Les Écologistes débattent de l'unité pour la présidentielle de 2027 lors de l'université d'été de Grenoble
Environ 1 000 membres des Écologistes se sont réunis à Grenoble pour débattre de leur stratégie présidentielle pour 2027, en conciliant la candidature de la cheffe du parti Marine Tondelier avec les appels à une alliance de gauche.
Intempéries et discours d'ouverture
Environ 1 000 membres des Écologistes sont arrivés à Grenoble pour l'université d'été annuelle du parti écologiste (Journées d'Été), qui a débuté le jeudi 20 août 2026. Ce rassemblement de fin août a immédiatement été confronté à des complications logistiques lorsque de fortes pluies et des orages soudains ont balayé la ville du sud-est. Les organisateurs ont dû modifier le programme, déplacer les séances en extérieur à l'intérieur et ajuster la programmation pour les participants. La cheffe du parti Marine Tondelier devait s'adresser à des centaines de participants le jour d'ouverture pour donner le ton du cycle électoral présidentiel de 2027. Dans son discours, Tondelier a défendu le principe d'une large unité de gauche tout en maintenant sa propre candidature présidentielle, annonçant que les membres du parti voteront in fine sur la stratégie finale.
- Les Écologistes ouvrent l'université d'été à Grenoble avec des changements de programme en raison des intempéries
- Marine Tondelier prône l'unité de gauche tout en maintenant sa candidature présidentielle
- Olivier Faure s'adresse aux délégués à Grenoble tandis que La France Insoumise se réunit dans la Drôme
Le Parti socialiste appelle à l'unité de coalition
Olivier Faure, le premier secrétaire du Parti socialiste (PS), s'est rendu à Grenoble pour participer au rassemblement écologiste le samedi 22 août 2026. S'adressant aux délégués, Faure a mis en garde contre un retour aux fractures idéologiques historiques parmi les forces progressistes.
La question n'est pas de rejouer sans cesse les gauches irréconciliables.
Faure a déclaré que l'objectif central des partis de gauche est d'offrir aux électeurs des raisons concrètes de voter plutôt que de perpétuer les querelles factionnelles.
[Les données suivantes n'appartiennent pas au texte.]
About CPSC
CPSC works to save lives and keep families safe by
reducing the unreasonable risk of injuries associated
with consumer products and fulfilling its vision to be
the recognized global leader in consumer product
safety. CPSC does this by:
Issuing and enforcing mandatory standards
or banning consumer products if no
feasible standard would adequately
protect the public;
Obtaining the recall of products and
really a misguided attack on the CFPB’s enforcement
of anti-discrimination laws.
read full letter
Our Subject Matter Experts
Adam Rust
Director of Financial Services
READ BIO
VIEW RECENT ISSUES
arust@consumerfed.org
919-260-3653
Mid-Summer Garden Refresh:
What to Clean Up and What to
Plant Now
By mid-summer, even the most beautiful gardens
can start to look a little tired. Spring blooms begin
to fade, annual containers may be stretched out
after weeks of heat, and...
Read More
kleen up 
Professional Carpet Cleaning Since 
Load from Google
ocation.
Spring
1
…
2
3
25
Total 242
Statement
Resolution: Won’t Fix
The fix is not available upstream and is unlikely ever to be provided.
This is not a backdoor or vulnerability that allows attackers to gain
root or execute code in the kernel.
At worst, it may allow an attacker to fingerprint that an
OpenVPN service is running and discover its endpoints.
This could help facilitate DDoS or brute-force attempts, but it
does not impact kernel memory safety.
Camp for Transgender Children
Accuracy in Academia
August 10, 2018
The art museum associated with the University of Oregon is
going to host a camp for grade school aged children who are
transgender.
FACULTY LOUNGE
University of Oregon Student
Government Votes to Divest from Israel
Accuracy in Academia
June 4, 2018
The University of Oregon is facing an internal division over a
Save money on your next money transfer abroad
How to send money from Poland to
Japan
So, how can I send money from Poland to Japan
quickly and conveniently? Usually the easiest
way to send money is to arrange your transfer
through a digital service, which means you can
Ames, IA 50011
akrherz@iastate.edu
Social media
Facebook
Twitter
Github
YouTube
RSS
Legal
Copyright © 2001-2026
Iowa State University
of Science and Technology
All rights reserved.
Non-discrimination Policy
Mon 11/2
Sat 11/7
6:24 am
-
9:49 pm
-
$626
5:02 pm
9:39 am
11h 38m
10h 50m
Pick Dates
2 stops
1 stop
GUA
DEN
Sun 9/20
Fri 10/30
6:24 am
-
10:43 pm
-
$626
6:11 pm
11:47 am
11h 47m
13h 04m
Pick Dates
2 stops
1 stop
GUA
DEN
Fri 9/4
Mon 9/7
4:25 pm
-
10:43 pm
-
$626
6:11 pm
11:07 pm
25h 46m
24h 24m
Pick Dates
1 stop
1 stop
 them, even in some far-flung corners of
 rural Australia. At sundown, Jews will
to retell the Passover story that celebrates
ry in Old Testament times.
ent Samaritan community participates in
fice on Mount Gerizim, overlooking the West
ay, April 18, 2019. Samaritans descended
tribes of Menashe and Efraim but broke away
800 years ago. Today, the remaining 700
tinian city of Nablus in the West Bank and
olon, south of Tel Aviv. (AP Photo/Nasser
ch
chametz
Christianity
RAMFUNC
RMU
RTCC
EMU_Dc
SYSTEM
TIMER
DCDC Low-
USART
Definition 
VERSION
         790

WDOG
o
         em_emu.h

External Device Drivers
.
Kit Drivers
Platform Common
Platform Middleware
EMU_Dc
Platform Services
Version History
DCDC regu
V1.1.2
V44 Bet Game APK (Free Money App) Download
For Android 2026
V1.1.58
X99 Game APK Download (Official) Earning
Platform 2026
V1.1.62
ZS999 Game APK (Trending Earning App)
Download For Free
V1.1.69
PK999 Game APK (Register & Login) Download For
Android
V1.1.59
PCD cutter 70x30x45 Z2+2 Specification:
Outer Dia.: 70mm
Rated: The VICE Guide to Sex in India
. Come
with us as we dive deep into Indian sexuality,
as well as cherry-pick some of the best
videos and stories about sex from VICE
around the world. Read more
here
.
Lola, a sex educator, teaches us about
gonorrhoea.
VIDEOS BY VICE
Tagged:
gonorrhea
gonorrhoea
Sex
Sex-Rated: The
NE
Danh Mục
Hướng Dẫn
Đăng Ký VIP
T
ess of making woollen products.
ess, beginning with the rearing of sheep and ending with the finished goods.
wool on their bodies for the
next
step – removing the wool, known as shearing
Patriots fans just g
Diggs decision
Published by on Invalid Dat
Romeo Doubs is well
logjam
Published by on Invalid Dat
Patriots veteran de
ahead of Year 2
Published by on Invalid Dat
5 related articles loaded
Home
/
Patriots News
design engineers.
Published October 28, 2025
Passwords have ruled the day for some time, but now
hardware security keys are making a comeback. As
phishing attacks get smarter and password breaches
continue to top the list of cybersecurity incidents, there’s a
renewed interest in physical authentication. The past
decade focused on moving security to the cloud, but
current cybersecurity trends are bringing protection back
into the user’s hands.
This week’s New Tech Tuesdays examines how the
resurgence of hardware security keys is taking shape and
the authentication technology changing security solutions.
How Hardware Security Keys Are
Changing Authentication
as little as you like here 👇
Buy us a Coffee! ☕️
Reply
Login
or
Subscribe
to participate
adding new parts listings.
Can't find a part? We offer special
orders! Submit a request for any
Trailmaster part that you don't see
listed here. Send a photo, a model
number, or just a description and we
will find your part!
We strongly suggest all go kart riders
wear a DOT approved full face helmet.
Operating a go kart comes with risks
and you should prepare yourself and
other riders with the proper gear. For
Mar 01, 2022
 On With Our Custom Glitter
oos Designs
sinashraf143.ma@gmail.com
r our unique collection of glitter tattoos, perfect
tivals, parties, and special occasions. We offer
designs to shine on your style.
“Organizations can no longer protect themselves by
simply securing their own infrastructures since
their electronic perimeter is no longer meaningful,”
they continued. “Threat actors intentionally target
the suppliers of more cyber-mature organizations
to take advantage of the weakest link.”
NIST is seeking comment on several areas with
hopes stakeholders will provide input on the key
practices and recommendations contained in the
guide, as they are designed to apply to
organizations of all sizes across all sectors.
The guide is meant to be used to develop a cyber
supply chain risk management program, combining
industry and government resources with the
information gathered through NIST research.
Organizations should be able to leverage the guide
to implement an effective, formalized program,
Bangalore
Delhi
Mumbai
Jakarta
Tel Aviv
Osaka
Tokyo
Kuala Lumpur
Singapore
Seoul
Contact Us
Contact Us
Son intervention à Grenoble reflète les efforts continus du Parti socialiste pour maintenir le dialogue avec Les Écologistes avant les élections nationales.
Concurrence régionale avec La France Insoumise
Les discussions à Grenoble se sont déroulées parallèlement à des événements politiques concurrents dans la région Auvergne-Rhône-Alpes. À environ 100 kilomètres de Grenoble, La France Insoumise a tenu son propre rassemblement d'été à Châteauneuf-sur-Isère, dans le département de la Drôme. Les deux forces politiques ont débattu pour savoir s'il fallait former une alliance unifiée ou présenter des candidats présidentiels séparés en 2027. Benjamin Morel, politologue et maître de conférences en droit public à l'université Paris-Panthéon-Assas, a analysé les dynamiques organisationnelles entre les deux partis de gauche lors d'un entretien diffusé.
LFI est une machine de guerre électorale extrêmement bien huilée.
Morel a expliqué que la portée organisationnelle de La France Insoumise crée une pression stratégique sur Les Écologistes, obligeant la direction écologiste à concilier l'unité de la coalition avec la préservation de leur propre plateforme.
Division interne et prochain vote du parti
Dans les salles de conférence à Grenoble, les délégués des Écologistes ont affiché des divisions claires concernant leur stratégie présidentielle. Certains membres du parti ont fait valoir qu'une liste écologiste indépendante sous la direction de Tondelier est essentielle pour préserver les priorités écologiques spécifiques du parti. D'autres participants ont soutenu l'idée de rejoindre une coalition progressiste plus large pour éviter une dispersion des voix à gauche. Les discussions entre les partis de gauche se sont déroulées parallèlement aux tensions au centre-droit, où deux figures concurrentes ont poursuivi leur lutte pour la direction politique. Les Écologistes résoudront la division en soumettant la stratégie présidentielle de 2027 directement au vote des membres du parti.